WHAT IS EXPECTED: What you return should be each line of the data containing the string "lines".

SUPPLIED RECORDS:
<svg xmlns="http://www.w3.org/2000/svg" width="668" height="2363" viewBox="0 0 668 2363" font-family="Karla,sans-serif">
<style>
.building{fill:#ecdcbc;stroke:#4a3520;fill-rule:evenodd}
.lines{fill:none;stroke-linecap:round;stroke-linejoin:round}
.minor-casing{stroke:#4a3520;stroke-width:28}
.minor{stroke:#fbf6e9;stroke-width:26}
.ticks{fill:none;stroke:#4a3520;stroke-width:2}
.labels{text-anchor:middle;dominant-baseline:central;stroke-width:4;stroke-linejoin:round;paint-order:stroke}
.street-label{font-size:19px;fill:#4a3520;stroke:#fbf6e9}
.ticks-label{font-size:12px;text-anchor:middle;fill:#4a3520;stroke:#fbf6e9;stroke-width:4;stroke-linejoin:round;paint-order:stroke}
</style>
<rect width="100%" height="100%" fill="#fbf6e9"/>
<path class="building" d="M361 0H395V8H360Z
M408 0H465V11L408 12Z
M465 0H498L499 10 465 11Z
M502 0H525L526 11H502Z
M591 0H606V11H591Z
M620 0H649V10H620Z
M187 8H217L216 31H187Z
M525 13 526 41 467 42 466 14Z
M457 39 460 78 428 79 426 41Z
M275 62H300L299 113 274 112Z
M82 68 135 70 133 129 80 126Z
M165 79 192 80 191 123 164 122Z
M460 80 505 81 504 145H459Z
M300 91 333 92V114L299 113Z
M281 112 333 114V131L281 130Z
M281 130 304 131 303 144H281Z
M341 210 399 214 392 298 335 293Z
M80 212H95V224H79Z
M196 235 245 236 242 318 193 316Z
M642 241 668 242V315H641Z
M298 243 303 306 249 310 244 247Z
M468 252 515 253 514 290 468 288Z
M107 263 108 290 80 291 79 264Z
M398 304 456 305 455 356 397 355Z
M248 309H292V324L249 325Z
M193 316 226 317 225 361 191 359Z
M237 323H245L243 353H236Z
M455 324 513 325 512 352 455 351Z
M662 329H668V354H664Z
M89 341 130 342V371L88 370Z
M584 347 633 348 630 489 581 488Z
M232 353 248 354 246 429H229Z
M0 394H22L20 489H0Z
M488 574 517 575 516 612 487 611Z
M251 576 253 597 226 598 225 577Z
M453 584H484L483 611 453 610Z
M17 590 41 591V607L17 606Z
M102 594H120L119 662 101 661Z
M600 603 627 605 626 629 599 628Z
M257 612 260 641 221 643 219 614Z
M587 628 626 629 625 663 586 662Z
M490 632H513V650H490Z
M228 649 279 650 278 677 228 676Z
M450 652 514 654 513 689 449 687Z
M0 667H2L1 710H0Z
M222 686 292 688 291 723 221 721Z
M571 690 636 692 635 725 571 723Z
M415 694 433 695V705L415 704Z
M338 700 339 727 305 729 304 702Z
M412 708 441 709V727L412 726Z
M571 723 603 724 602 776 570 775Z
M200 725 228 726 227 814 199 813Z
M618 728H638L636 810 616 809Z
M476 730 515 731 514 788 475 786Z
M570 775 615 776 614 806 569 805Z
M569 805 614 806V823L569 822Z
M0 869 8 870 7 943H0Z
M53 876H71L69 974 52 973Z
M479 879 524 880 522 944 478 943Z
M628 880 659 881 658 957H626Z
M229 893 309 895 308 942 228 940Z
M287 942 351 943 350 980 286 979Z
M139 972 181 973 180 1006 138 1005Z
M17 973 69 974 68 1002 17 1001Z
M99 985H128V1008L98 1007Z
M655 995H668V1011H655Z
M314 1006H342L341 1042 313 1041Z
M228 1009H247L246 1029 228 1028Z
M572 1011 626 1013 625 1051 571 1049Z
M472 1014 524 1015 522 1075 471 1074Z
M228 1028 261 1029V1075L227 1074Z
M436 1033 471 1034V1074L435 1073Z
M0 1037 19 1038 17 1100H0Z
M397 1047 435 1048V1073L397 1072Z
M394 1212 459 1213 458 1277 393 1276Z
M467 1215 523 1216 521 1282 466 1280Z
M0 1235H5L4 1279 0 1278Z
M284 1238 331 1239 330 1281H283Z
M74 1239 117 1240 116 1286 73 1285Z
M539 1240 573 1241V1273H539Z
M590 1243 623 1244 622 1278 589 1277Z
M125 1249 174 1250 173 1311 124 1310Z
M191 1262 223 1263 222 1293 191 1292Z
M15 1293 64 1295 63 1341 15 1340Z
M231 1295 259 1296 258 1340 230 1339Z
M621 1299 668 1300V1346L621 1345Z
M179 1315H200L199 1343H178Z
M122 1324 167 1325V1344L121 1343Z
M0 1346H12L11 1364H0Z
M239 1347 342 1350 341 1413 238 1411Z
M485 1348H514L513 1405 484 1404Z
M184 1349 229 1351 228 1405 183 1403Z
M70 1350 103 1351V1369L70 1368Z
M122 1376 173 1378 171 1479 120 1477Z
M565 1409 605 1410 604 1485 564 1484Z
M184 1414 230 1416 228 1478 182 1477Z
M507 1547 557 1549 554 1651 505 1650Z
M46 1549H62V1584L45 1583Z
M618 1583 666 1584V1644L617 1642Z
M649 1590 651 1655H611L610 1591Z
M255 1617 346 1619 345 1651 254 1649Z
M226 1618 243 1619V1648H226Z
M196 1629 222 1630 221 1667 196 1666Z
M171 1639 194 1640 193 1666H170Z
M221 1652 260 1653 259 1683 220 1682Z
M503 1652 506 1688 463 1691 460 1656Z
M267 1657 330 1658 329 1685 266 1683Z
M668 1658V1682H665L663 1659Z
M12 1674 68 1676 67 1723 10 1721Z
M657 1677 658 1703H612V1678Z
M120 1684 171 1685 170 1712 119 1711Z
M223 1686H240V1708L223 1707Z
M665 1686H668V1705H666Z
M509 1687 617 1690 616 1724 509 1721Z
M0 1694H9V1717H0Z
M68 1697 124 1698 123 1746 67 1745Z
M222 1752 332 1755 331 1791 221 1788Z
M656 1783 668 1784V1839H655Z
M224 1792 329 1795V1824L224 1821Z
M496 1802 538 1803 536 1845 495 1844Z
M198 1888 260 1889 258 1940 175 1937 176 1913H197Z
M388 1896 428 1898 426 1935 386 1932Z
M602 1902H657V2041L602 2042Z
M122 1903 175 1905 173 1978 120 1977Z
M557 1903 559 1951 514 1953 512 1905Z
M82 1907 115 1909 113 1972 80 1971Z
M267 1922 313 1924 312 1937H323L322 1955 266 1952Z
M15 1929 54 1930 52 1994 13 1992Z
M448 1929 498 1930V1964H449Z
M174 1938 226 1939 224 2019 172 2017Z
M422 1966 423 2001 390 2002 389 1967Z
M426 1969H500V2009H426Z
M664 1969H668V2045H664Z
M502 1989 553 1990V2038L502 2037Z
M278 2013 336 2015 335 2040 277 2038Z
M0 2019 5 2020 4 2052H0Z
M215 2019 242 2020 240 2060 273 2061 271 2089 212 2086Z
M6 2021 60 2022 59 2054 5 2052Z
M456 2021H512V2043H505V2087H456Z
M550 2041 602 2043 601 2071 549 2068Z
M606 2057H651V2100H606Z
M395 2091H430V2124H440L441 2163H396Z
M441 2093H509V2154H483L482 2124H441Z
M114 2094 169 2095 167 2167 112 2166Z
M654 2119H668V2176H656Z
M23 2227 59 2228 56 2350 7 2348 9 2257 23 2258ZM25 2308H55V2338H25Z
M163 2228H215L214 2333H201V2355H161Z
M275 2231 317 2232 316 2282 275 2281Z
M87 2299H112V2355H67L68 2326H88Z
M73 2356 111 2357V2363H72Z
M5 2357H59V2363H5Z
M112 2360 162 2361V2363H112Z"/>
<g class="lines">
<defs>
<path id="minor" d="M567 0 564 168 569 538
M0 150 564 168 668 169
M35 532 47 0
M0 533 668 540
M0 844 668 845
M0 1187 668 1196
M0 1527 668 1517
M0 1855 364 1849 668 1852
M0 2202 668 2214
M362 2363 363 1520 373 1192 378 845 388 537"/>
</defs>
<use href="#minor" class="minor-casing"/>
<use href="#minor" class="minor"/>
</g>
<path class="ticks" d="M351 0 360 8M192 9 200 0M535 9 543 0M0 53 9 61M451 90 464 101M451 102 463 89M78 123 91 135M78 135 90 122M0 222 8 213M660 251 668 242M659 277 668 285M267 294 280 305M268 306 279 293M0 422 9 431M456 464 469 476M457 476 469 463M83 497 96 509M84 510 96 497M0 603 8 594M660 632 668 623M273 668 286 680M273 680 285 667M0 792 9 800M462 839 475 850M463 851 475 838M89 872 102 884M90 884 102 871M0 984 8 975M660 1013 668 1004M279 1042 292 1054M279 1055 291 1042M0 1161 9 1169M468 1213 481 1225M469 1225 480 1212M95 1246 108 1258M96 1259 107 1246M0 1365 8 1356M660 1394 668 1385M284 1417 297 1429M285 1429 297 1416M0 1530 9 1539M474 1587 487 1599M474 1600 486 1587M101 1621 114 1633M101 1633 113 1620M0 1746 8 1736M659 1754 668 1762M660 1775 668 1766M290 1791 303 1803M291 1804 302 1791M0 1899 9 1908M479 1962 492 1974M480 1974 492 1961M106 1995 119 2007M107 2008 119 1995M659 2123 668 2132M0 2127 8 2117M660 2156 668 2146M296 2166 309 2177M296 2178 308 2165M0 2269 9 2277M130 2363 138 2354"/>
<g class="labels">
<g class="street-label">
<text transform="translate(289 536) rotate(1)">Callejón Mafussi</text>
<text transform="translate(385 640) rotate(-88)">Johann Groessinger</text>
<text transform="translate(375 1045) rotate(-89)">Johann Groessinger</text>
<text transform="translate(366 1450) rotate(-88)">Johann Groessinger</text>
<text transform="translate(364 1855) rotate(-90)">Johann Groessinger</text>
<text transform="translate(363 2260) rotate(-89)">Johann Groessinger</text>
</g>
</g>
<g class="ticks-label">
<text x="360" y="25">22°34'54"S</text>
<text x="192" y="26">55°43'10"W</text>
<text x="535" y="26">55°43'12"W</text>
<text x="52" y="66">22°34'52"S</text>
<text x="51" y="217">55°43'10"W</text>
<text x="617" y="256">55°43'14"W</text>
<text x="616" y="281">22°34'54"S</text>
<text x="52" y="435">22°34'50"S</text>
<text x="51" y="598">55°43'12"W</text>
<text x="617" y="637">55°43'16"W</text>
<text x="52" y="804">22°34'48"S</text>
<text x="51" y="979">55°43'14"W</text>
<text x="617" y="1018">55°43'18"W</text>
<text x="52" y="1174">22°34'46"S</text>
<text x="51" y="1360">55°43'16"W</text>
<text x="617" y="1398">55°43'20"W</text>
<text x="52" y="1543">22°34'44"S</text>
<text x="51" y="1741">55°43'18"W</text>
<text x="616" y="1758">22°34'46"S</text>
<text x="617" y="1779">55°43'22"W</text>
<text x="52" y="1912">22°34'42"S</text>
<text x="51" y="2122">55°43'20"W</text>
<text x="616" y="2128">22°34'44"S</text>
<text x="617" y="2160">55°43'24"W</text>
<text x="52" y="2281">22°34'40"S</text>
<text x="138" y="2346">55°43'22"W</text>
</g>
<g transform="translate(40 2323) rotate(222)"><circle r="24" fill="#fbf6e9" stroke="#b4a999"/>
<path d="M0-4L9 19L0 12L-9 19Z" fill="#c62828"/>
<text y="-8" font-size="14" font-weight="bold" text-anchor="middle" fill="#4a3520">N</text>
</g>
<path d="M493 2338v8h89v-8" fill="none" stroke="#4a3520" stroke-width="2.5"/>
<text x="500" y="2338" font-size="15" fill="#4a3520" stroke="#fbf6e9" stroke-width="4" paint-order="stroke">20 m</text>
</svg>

SOLUTION FOR THIS EXERCISE:
.lines{fill:none;stroke-linecap:round;stroke-linejoin:round}
<g class="lines">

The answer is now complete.